Notícia publicada pela Assessoria de Imprensa em 2018-02-09 09:22:00.0

No meio de prédios modernos e da correria do Centro do Rio de Janeiro, uma construção histórica na Rua Dom Manuel guarda a memória de outros tempos, quando o Rio ainda era a capital do Brasil. Ao lado do Fórum da Capital do Tribunal de Justiça do Estado do Rio de Janeiro (TJRJ) é possível admirar a arquitetura do Antigo Palácio da Justiça, inaugurado em 1926. Antes Corte de Apelação do Distrito Federal, Tribunal de Justiça do Estado da Guanabara e Tribunal de Alçada Criminal do Estado do Rio, hoje o local abriga documentos e objetos que contam a história do Judiciário fluminense e do Rio de Janeiro.

O Serviço de Acervo Textual, Audiovisual e Pesquisas Históricas (Seata) do Museu da Justiça Centro Cultural (CCMJ) é responsável pelos processos, livros de registros e toda forma de documentação processual, inclusive áudios e vídeos de audiências e sessões. O objetivo do projeto é a restauração e preservação de arquivos a fim de auxiliar trabalhos de pesquisa e aprimorar o acesso à informação de estudantes, magistrados, historiadores, entre outros.

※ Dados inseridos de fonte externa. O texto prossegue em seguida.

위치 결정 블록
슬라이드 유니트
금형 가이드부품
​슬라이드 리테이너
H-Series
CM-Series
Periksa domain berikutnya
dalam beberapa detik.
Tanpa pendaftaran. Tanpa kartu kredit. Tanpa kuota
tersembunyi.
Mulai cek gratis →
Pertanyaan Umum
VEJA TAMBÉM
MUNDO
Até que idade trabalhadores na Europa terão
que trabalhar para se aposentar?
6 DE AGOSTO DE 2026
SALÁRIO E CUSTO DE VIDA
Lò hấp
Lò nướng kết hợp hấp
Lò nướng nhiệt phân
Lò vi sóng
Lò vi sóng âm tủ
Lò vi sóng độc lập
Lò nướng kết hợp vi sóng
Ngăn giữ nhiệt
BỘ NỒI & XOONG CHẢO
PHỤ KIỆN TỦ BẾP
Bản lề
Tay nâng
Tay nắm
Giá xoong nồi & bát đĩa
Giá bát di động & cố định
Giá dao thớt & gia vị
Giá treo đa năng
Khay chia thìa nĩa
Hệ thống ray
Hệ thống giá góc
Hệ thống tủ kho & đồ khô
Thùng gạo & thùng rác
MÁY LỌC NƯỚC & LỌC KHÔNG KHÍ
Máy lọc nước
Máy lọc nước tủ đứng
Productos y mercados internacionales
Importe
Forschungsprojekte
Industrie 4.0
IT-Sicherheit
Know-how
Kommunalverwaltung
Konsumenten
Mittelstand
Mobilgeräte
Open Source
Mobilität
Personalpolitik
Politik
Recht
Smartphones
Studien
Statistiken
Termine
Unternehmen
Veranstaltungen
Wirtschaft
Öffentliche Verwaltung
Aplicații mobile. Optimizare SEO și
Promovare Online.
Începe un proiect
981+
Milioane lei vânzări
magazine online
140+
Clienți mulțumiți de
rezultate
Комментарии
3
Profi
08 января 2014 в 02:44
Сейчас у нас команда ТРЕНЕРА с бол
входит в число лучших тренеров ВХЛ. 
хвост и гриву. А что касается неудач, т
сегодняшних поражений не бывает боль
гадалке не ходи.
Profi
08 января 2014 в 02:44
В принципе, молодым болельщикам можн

O acervo tem mais de 24 mil documentos digitalizados. Muitos deles contam a história do Rio e do Brasil desde a época de colônia até a República, como registros de compra e venda de escravos, inventários de eminências da vida pública e processos criminais de grande repercussão. O arquivo histórico também tem mais de 170 arquivos audiovisuais de depoimentos e entrevistas com personalidades da Justiça fluminense.

As obras de restauração do Palácio em 2009 adaptaram o prédio aos tempos modernos, mas sem negligenciar espaços e objetos do século XX que ainda compõem o local. Atuando na preservação, o Serviço de Acervo Museológico e Iconográfico (Seami) organiza pesquisas e catalogação dos objetos históricos, mantendo em seu acervo o mobiliário, quadros, condecorações iconografias e outras peças que representam os velhos tempos do prédio.

Com a missão de difundir o conhecimento, outra forma elaborada pelo CCMJ para resguardar a memória carioca é a promoção de atividades culturais. Exposições, visitas mediadas, exibição de filmes, cursos, concertos, leituras dramatizadas de grandes clássicos do teatro, entre outras atividades, foram idealizados com o objetivo de tornar o Palácio em um espaço mais atraente e interativo, indo além da ideia tradicional de museus apenas expositivos.